To dig deeper into the Party, their intentions, and how they almost accomplished a complete toppling of the white supremacist system, one should turn to PBS’ brilliantly constructed documentary, The Black Panthers: Vanguard of the Revolution. The film highlights the key players within and of the Party, their functions within the Oakland community, and how their universal themes of freedom from oppression and community assistance streamlined into major cities all across the country. Through a collection of footage, FBI files, present day interviews, photographs, and valuations within the documentary, Stanley Nelson Jr. commemorates those who fought long and hard in the movement only to get halted and terminated by a government hell-bent on keeping the status quo.

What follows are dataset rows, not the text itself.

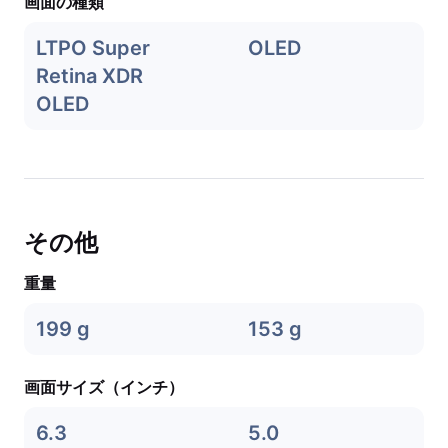
画面の種類
LTPO Super
OLED
Retina XDR
OLED
その他
重量
199 g
153 g
画面サイズ（インチ）
6.3
5.0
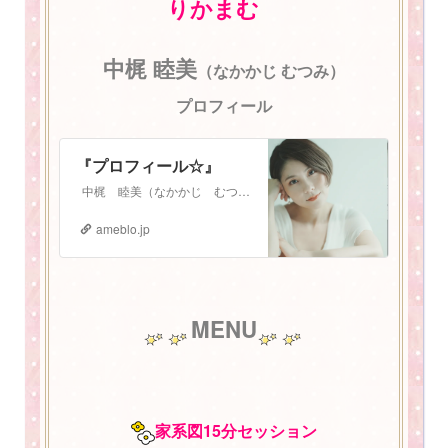
りかまむ
中梶 睦美
（なかかじ むつみ）
プロフィール
『プロフィール☆』
中梶 睦美（なかかじ むつみ） 1987年3月3日生まれ。 札幌在住 2児の母。振動数マスタートレーナー。 少し長いプロフィールになりますが、お読みいた…
ameblo.jp
MENU
家系図15分セッション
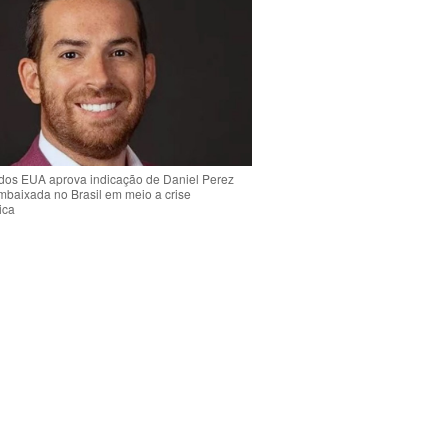
dos EUA aprova indicação de Daniel Perez
mbaixada no Brasil em meio a crise
ica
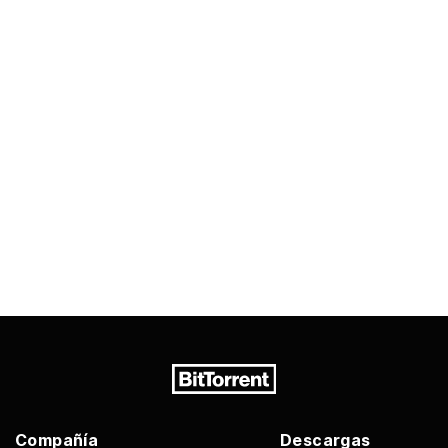
Compañía
Descargas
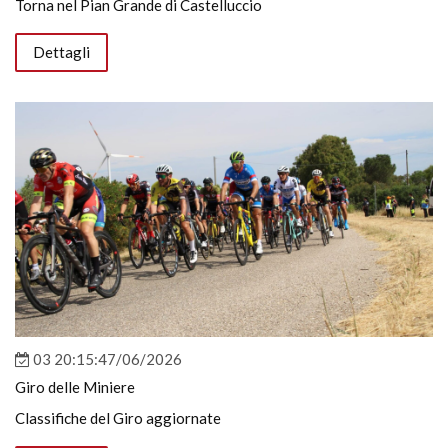
Torna nel Pian Grande di Castelluccio
Dettagli
03 20:15:47/06/2026
Giro delle Miniere
Classifiche del Giro aggiornate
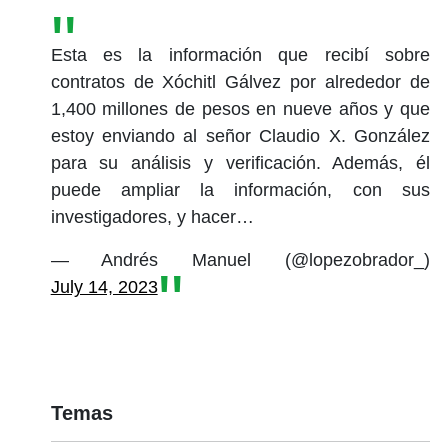
Esta es la información que recibí sobre
contratos de Xóchitl Gálvez por alrededor de
1,400 millones de pesos en nueve años y que
estoy enviando al señor Claudio X. González
para su análisis y verificación. Además, él
puede ampliar la información, con sus
investigadores, y hacer…
— Andrés Manuel (@lopezobrador_)
July 14, 2023
Temas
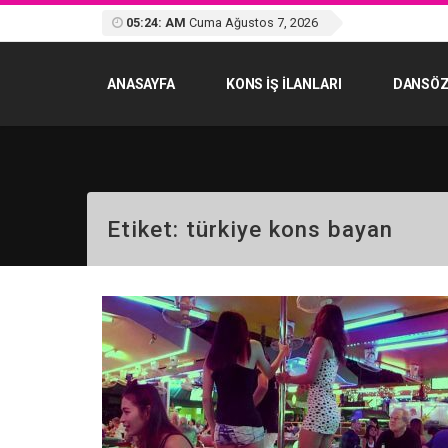
05:24: AM
Cuma Ağustos 7, 2026
ANASAYFA
KONS IŞ ILANLARI
DANSÖZ
Etiket:
türkiye kons bayan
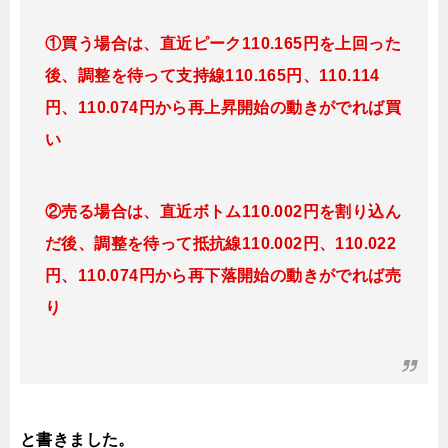
①買う場合は、直近ピーク110.165円を上回った
後、
調整を待って支持線110.165円、110.114
円、110.074円から再上昇開始の動きがでれば買
い
②売る場合は、直近ボトム110.002円を割り込ん
だ後、調整を待って抵抗線110.002円、110.022
円、110.074円から再下落開始の動きがでれば売
り
と書きました。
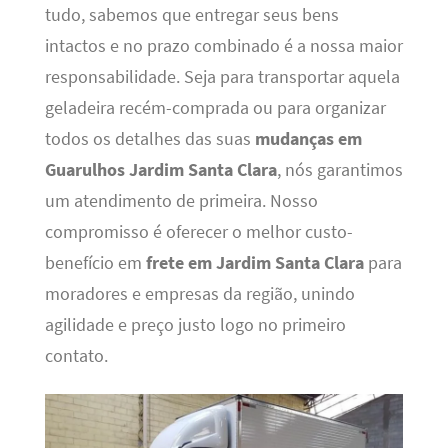
tudo, sabemos que entregar seus bens
intactos e no prazo combinado é a nossa maior
responsabilidade. Seja para transportar aquela
geladeira recém-comprada ou para organizar
todos os detalhes das suas
mudanças em
Guarulhos Jardim Santa Clara
, nós garantimos
um atendimento de primeira. Nosso
compromisso é oferecer o melhor custo-
benefício em
frete em Jardim Santa Clara
para
moradores e empresas da região, unindo
agilidade e preço justo logo no primeiro
contato.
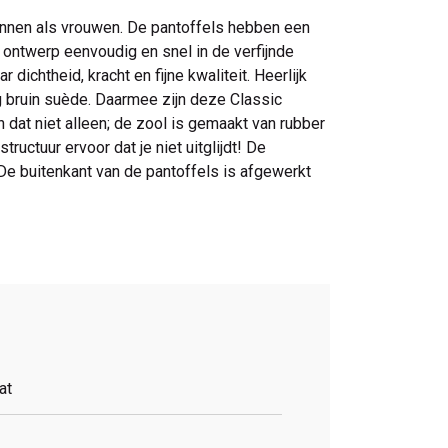
annen als vrouwen. De pantoffels hebben een
e ontwerp eenvoudig en snel in de verfijnde
ichtheid, kracht en fijne kwaliteit. Heerlijk
 bruin suède. Daarmee zijn deze Classic
 dat niet alleen; de zool is gemaakt van rubber
ructuur ervoor dat je niet uitglijdt! De
De buitenkant van de pantoffels is afgewerkt
at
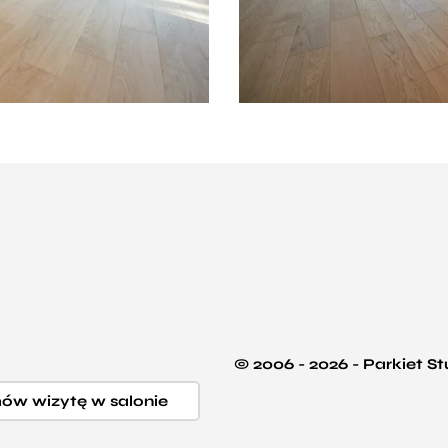
© 2006 - 2026 - Parkiet S
w wizytę w salonie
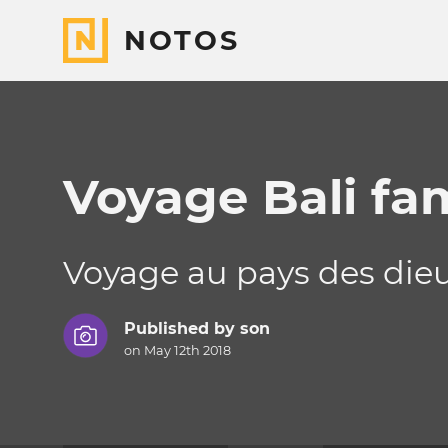
NOTOS
Voyage Bali fam
Voyage au pays des die
Published by
son
on May 12th 2018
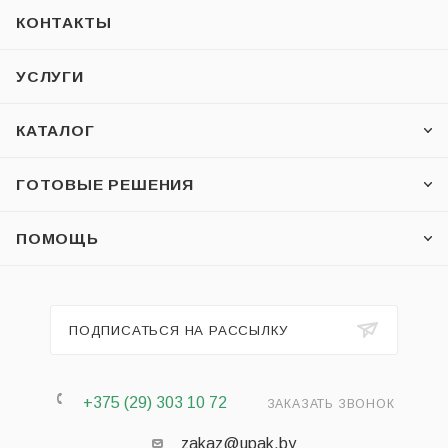
КОНТАКТЫ
УСЛУГИ
КАТАЛОГ
ГОТОВЫЕ РЕШЕНИЯ
ПОМОЩЬ
ПОДПИСАТЬСЯ НА РАССЫЛКУ
+375 (29) 303 10 72
ЗАКАЗАТЬ ЗВОНОК
zakaz@upak.by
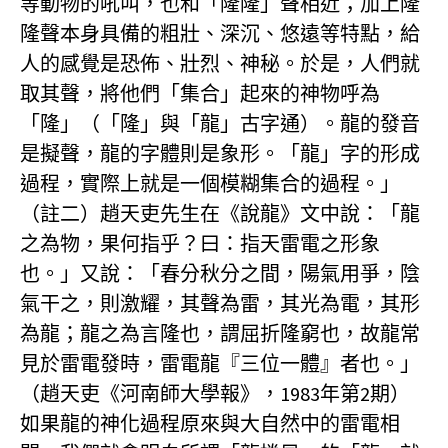
等動物的吼叫，也和「隆隆」聲相近；加上隆
隆聲本身具備的粗壯、深沉、悠遠等特點，給
人的感覺是恐佈、壯烈、神秘。於是，人們就
取其聲，將他們「集合」起來的神物呼為
「隆」（「隆」與「龍」古字通）。龍的發音
是擬聲，龍的字體則是象形。「龍」字的形成
過程，實際上就是一個模糊集合的過程。」
（註二）趙天吏先生在《說龍》文中說：「龍
之為物，果何指乎？曰：指天雷電之形象
也。」又說：「春分秋分之間，陽氣用爭，陰
氣干之，則激耀，其聲為雷，其光為電，其形
為龍；龍之為言隆也，謂屈折隆窮也，故龍常
見於雷電發時，雷電龍『三位一體』者也。」
（趙天吏《河南師大學報》，1983年第2期）
如果龍的神化過程原來與大自然中的雷電相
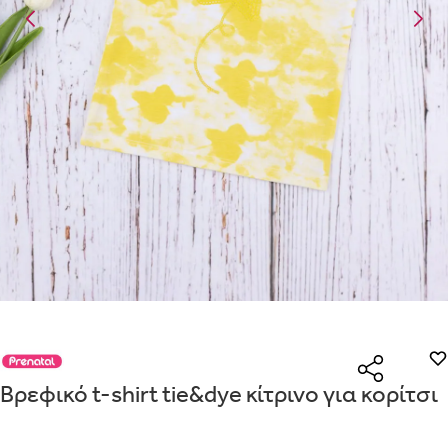
Είναι για δώρο;
Με την προσφορά
θα λάβεις δωρεάν το είδος με τη χαμηλότερη
ΟΧΙ
ΝΑΙ
αγοράσεις τουλάχιστον
Μήνυμα
Με την προσφορά
κερδίζεις έκπτωση
στο καλάθι, αν αγοράσεις τ
με την ειδική σήμανση.
Από
Λεπτομέρειες που θα ήθελες να γνωρίζουμε για το δώρο σου
Οδηγός μεγεθών μαμάς
ΠΗΓΑΙΝΕ ΣΤΟ ΚΑΛΑΘΙ
(
)
ΑΠΟΘΉΚΕΥΣΕ
ΕΣΩΡΟΥΧΑ ΕΓΚΥΜΟΣΥΝΗΣ – ΤΟ ΣΟΥΤΙΕΝ ΠΩΣ
ΠΑΙΡΝΟΥΜΕ ΤΑ ΜΕΤΡΑ
ΒΗΜΑ 1
ΒΗΜΑ 2
Βρεφικό t-shirt tie&dye κίτρινο για κορίτσι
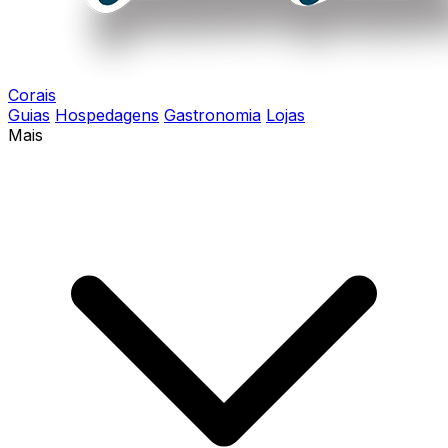
Corais
Guias
Hospedagens
Gastronomia
Lojas
Mais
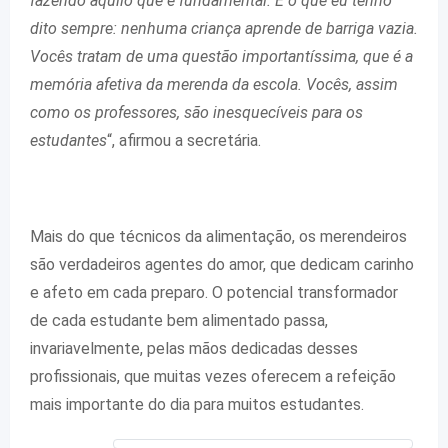
fazendo aquilo que é fundamental. É o que eu tenho
dito sempre: nenhuma criança aprende de barriga vazia.
Vocês tratam de uma questão importantíssima, que é a
memória afetiva da merenda da escola. Vocês, assim
como os professores, são inesquecíveis para os
estudantes
“, afirmou a secretária.
Mais do que técnicos da alimentação, os merendeiros
são verdadeiros agentes do amor, que dedicam carinho
e afeto em cada preparo. O potencial transformador
de cada estudante bem alimentado passa,
invariavelmente, pelas mãos dedicadas desses
profissionais, que muitas vezes oferecem a refeição
mais importante do dia para muitos estudantes.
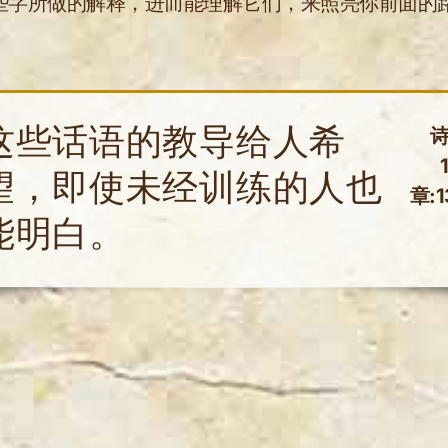
些字所做的解释，进而能理解它们，来照亮你前面的
这些话语的教导给人希
望，即使未经训练的人也
章:1
能明白。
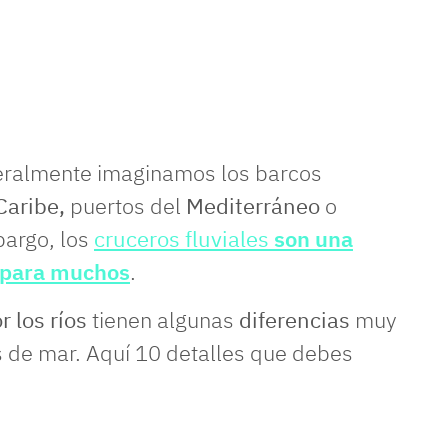
ralmente imaginamos los barcos
Caribe,
puertos del
Mediterráneo
o
argo, los
cruceros fluviales
son una
a para muchos
.
 los ríos
tienen algunas
diferencias
muy
s de mar. Aquí 10 detalles que debes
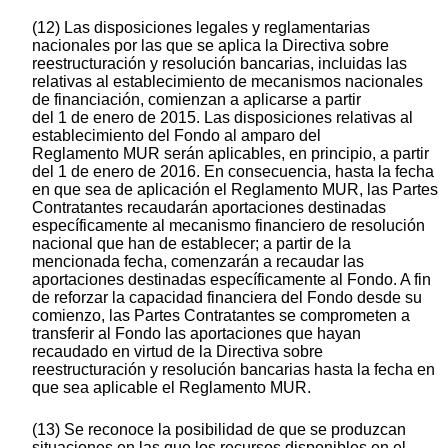
(12) Las disposiciones legales y reglamentarias
nacionales por las que se aplica la Directiva sobre
reestructuración y resolución bancarias, incluidas las
relativas al establecimiento de mecanismos nacionales
de financiación, comienzan a aplicarse a partir
del 1 de enero de 2015. Las disposiciones relativas al
establecimiento del Fondo al amparo del
Reglamento MUR serán aplicables, en principio, a partir
del 1 de enero de 2016. En consecuencia, hasta la fecha
en que sea de aplicación el Reglamento MUR, las Partes
Contratantes recaudarán aportaciones destinadas
específicamente al mecanismo financiero de resolución
nacional que han de establecer; a partir de la
mencionada fecha, comenzarán a recaudar las
aportaciones destinadas específicamente al Fondo. A fin
de reforzar la capacidad financiera del Fondo desde su
comienzo, las Partes Contratantes se comprometen a
transferir al Fondo las aportaciones que hayan
recaudado en virtud de la Directiva sobre
reestructuración y resolución bancarias hasta la fecha en
que sea aplicable el Reglamento MUR.
(13) Se reconoce la posibilidad de que se produzcan
situaciones en las que los recursos disponibles en el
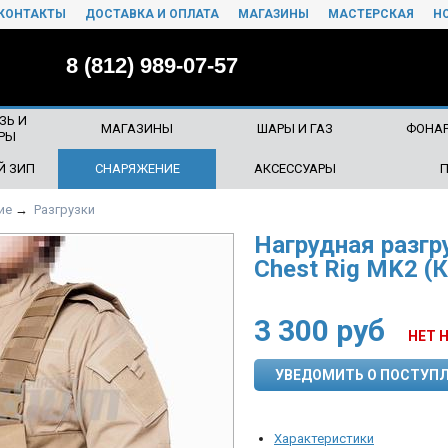
КОНТАКТЫ
ДОСТАВКА И ОПЛАТА
МАГАЗИНЫ
МАСТЕРСКАЯ
Н
8 (812) 989-07-57
ЗЬ И
МАГАЗИНЫ
ШАРЫ И ГАЗ
ФОНАР
РЫ
Й ЗИП
СНАРЯЖЕНИЕ
АКСЕССУАРЫ
ие
→
Разгрузки
Нагрудная разгр
Chest Rig MK2 (
3 300
руб
НЕТ 
УВЕДОМИТЬ О ПОСТУП
Характеристики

Nelson’s major achievement, which sets The Black Panthers: Vanguard of the Revolution apart from every other Black Panther Party documentary, is how he highlights the sobering meddling that J. Edgar Hoover and the government had in deflecting the impressive progress that the Black Panther Party had attained. The powers that be thought they had The Civil Rights Movement for social change controlled with the death of Martin Luther King Jr. Nevertheless, The Black Panthers picked up where the Civil Rights Movement left out, and though peace ceased to act as the forefront of their message, the Panthers carried the torch in the fight for a change of systematic norms.

Katherine Cleaver, Huey P. Newton, Fred Hampton, Bobby Seale, Bobby Hutton, and hundreds of others across the country endured bodily harm, phone tapping’s, jail, sting operations, and set ups by authorities. Yet, they continued to shout through gagged mouths in courtrooms, unify across the world, protect themselves and others, and provide services for their community that the government refused to do. The Black Panther Party weren’t trying to appeal to the masses by sending feelings of fuzzy joy and peace to make a statement. The Hippie movement tried that and shootings at Kent State, among other moments of government noncompliance, showed these methods don’t work.

The Party wanted to uplift members of the African diaspora and remind them of their own influence and beauty. The government possessed resources that proved too powerful, however, and it worked hard at stifling that message and dismantling The Black Panther Party leaving remnants of their memory behind. Everyone needs to take the time to watch this documentary so that history can stop repeating itself and we can break the chains of inequality and the status quo of injustice once and for all. 2016 is the year to pick up the broken pieces from those before us. We have the ability to reconstruct those pieces and make them stronger than ever, so let’s take responsibility and pay back those before us by doing so.